Start to finish, repeat the records exactly.

*** LISTED ENTRIES

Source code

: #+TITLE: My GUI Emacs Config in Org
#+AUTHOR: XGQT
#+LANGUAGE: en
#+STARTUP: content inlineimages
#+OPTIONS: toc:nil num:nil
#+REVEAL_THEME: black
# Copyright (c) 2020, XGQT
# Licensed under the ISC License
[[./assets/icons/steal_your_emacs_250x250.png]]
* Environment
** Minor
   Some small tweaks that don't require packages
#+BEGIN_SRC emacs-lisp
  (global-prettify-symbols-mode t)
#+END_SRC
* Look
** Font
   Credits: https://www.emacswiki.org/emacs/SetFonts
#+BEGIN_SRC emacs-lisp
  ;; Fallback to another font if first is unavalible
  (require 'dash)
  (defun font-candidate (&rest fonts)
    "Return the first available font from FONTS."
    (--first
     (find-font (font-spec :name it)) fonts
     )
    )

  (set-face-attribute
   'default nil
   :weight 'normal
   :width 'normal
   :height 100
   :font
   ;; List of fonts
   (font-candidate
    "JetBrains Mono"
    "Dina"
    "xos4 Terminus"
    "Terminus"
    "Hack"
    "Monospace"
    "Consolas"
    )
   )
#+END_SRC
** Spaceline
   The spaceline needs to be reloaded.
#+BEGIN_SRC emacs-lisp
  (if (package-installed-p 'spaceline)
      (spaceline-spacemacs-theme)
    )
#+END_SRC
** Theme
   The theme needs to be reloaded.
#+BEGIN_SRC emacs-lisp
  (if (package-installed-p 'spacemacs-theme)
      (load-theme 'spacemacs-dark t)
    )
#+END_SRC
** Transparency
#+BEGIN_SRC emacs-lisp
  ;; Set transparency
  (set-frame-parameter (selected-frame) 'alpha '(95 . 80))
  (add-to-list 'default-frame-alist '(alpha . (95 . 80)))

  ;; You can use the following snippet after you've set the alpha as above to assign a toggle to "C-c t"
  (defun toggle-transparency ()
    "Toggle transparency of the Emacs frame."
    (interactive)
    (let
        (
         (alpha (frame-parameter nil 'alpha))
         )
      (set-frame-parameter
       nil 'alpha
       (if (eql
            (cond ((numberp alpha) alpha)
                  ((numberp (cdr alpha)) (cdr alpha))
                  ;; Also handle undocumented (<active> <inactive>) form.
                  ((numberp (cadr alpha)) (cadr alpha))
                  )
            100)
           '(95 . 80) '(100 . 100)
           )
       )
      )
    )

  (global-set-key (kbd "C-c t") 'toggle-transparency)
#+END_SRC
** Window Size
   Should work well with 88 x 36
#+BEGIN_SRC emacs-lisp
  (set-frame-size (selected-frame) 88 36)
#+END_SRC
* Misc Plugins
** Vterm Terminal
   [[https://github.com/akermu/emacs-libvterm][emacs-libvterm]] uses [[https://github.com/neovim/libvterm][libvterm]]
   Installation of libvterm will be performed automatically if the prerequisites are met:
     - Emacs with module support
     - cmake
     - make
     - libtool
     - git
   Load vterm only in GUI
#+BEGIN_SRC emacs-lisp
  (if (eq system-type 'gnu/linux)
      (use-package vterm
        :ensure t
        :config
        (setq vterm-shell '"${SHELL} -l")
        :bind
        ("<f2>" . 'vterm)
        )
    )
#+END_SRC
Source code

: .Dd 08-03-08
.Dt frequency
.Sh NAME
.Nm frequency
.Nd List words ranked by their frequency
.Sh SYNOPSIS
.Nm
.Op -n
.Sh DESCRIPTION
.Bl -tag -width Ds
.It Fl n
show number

******

YOUR SOLUTION
Source code

: #+TITLE: My GUI Emacs Config in Org
#+AUTHOR: XGQT
#+LANGUAGE: en
#+STARTUP: content inlineimages
#+OPTIONS: toc:nil num:nil
#+REVEAL_THEME: black
# Copyright (c) 2020, XGQT
# Licensed under the ISC License
[[./assets/icons/steal_your_emacs_250x250.png]]
* Environment
** Minor
   Some small tweaks that don't require packages
#+BEGIN_SRC emacs-lisp
  (global-prettify-symbols-mode t)
#+END_SRC
* Look
** Font
   Credits: https://www.emacswiki.org/emacs/SetFonts
#+BEGIN_SRC emacs-lisp
  ;; Fallback to another font if first is unavalible
  (require 'dash)
  (defun font-candidate (&rest fonts)
    "Return the first available font from FONTS."
    (--first
     (find-font (font-spec :name it)) fonts
     )
    )

  (set-face-attribute
   'default nil
   :weight 'normal
   :width 'normal
   :height 100
   :font
   ;; List of fonts
   (font-candidate
    "JetBrains Mono"
    "Dina"
    "xos4 Terminus"
    "Terminus"
    "Hack"
    "Monospace"
    "Consolas"
    )
   )
#+END_SRC
** Spaceline
   The spaceline needs to be reloaded.
#+BEGIN_SRC emacs-lisp
  (if (package-installed-p 'spaceline)
      (spaceline-spacemacs-theme)
    )
#+END_SRC
** Theme
   The theme needs to be reloaded.
#+BEGIN_SRC emacs-lisp
  (if (package-installed-p 'spacemacs-theme)
      (load-theme 'spacemacs-dark t)
    )
#+END_SRC
** Transparency
#+BEGIN_SRC emacs-lisp
  ;; Set transparency
  (set-frame-parameter (selected-frame) 'alpha '(95 . 80))
  (add-to-list 'default-frame-alist '(alpha . (95 . 80)))

  ;; You can use the following snippet after you've set the alpha as above to assign a toggle to "C-c t"
  (defun toggle-transparency ()
    "Toggle transparency of the Emacs frame."
    (interactive)
    (let
        (
         (alpha (frame-parameter nil 'alpha))
         )
      (set-frame-parameter
       nil 'alpha
       (if (eql
            (cond ((numberp alpha) alpha)
                  ((numberp (cdr alpha)) (cdr alpha))
                  ;; Also handle undocumented (<active> <inactive>) form.
                  ((numberp (cadr alpha)) (cadr alpha))
                  )
            100)
           '(95 . 80) '(100 . 100)
           )
       )
      )
    )

  (global-set-key (kbd "C-c t") 'toggle-transparency)
#+END_SRC
** Window Size
   Should work well with 88 x 36
#+BEGIN_SRC emacs-lisp
  (set-frame-size (selected-frame) 88 36)
#+END_SRC
* Misc Plugins
** Vterm Terminal
   [[https://github.com/akermu/emacs-libvterm][emacs-libvterm]] uses [[https://github.com/neovim/libvterm][libvterm]]
   Installation of libvterm will be performed automatically if the prerequisites are met:
     - Emacs with module support
     - cmake
     - make
     - libtool
     - git
   Load vterm only in GUI
#+BEGIN_SRC emacs-lisp
  (if (eq system-type 'gnu/linux)
      (use-package vterm
        :ensure t
        :config
        (setq vterm-shell '"${SHELL} -l")
        :bind
        ("<f2>" . 'vterm)
        )
    )
#+END_SRC
Source code

: .Dd 08-03-08
.Dt frequency
.Sh NAME
.Nm frequency
.Nd List words ranked by their frequency
.Sh SYNOPSIS
.Nm
.Op -n
.Sh DESCRIPTION
.Bl -tag -width Ds
.It Fl n
show number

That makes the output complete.